By encouraging firms to set up shop in the United States in exchange for access to our large procurement market, we promote capital investment and, in turn, expand the tax base. By hiring workers, we lower the burden on social safety net programs.

Next, we can create more manufacturing jobs by maximizing domestic content in our infrastructure investments - 33 percent more, according to research conducted by the University of Massachusetts-Amherst.

Finally, we should reward American companies that meet our standards for clean air, clean water, and safe workplaces.

Domestic producers are often subjected to government-subsidized imports from China where companies are held to much lower standards.

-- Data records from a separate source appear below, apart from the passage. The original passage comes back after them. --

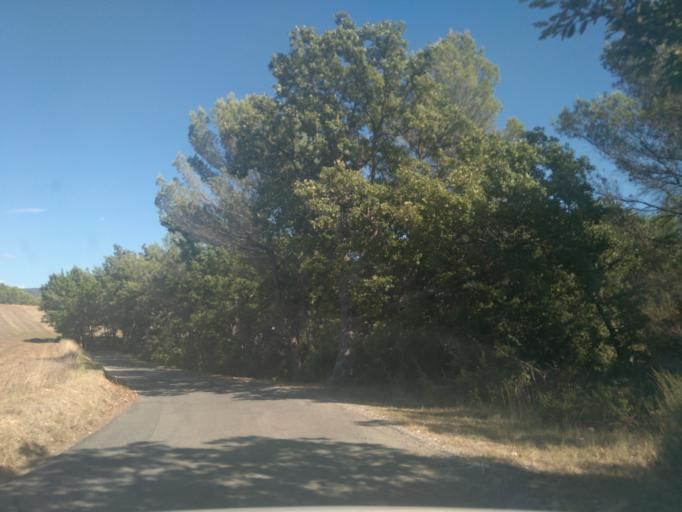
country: FR
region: Provence-Alpes-Cote d'Azur
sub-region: Departement du Var
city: Regusse
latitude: 43.6972
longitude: 6.1112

When we bypass American manufacturers for goods made elsewhere, we are rewarding those companies that have moved their operations, investment dollars, and jobs to foreign countries.

The Daily Mail claims that Buy America preferences can increase costs, launch trade wars, and spur protectionism. But these notions merely regurgitate the talking points made by well-funded interest groups that support business models based on outsourcing to China.

First, Buy America policy is fully compliant with America's trade obligations and would in no way start a trade war.

In fact, Buy America doesn't even apply when other countries agree to open their own procurement market to our goods. Reciprocity is rewarded.

And, for the record, the United States has the most open market of any in the world. China, as you might guess, is the most closed.

Second, Buy America does not apply when short-term market limitations exist. For example, a rarely used waiver is available to protect the taxpayer should the cost of using an American-made good prove unreasonable.

When American companies get a first shot at procurement, Washington rarely needs to shop elsewhere.  

Sadly, your opinion that our "manufacturers should learn how to compete in China" is ill formed.

Possibly, you wish to endorse a state-run, communist system - like the one in China - that completely disregards basic environmental controls, treats workers poorly, steals trade secrets through cyber hacking, subsidizes state-owned companies, and manipulates its currency in violation of international trade obligations?

Please, no more outsourcing. West Virginia has had enough of that.

American workers are the most productive in the world. They should be rewarded with common-sense Buy America policies that are free of loopholes and are applied with full transparency.

This is what Americans want and, the last time I checked, the customer is still right. In this case, the Daily Mail missed the mark.  

Kudos to Rep. Rahall for believing in American workers and for supporting Buy America.

Paul is president of the Alliance for American Manufacturing.